The response should consist solely of the lines running from the line with "Táto otázka je" to the end of the data, retyped exactly.

## Data in this exercise:
☆ ☆ ☆ ☆
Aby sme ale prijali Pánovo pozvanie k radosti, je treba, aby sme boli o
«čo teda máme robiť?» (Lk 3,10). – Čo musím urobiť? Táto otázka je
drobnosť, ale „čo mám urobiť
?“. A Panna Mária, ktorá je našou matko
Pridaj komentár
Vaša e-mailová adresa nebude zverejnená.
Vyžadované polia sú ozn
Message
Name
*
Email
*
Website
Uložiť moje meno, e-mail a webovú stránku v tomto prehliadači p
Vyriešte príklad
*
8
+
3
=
☆ ☆ ☆ ☆
## Result for this task:
«čo teda máme robiť?» (Lk 3,10). – Čo musím urobiť? Táto otázka je
drobnosť, ale „čo mám urobiť
?“. A Panna Mária, ktorá je našou matko
Pridaj komentár
Vaša e-mailová adresa nebude zverejnená.
Vyžadované polia sú ozn
Message
Name
*
Email
*
Website
Uložiť moje meno, e-mail a webovú stránku v tomto prehliadači p
Vyriešte príklad
*
8
+
3
=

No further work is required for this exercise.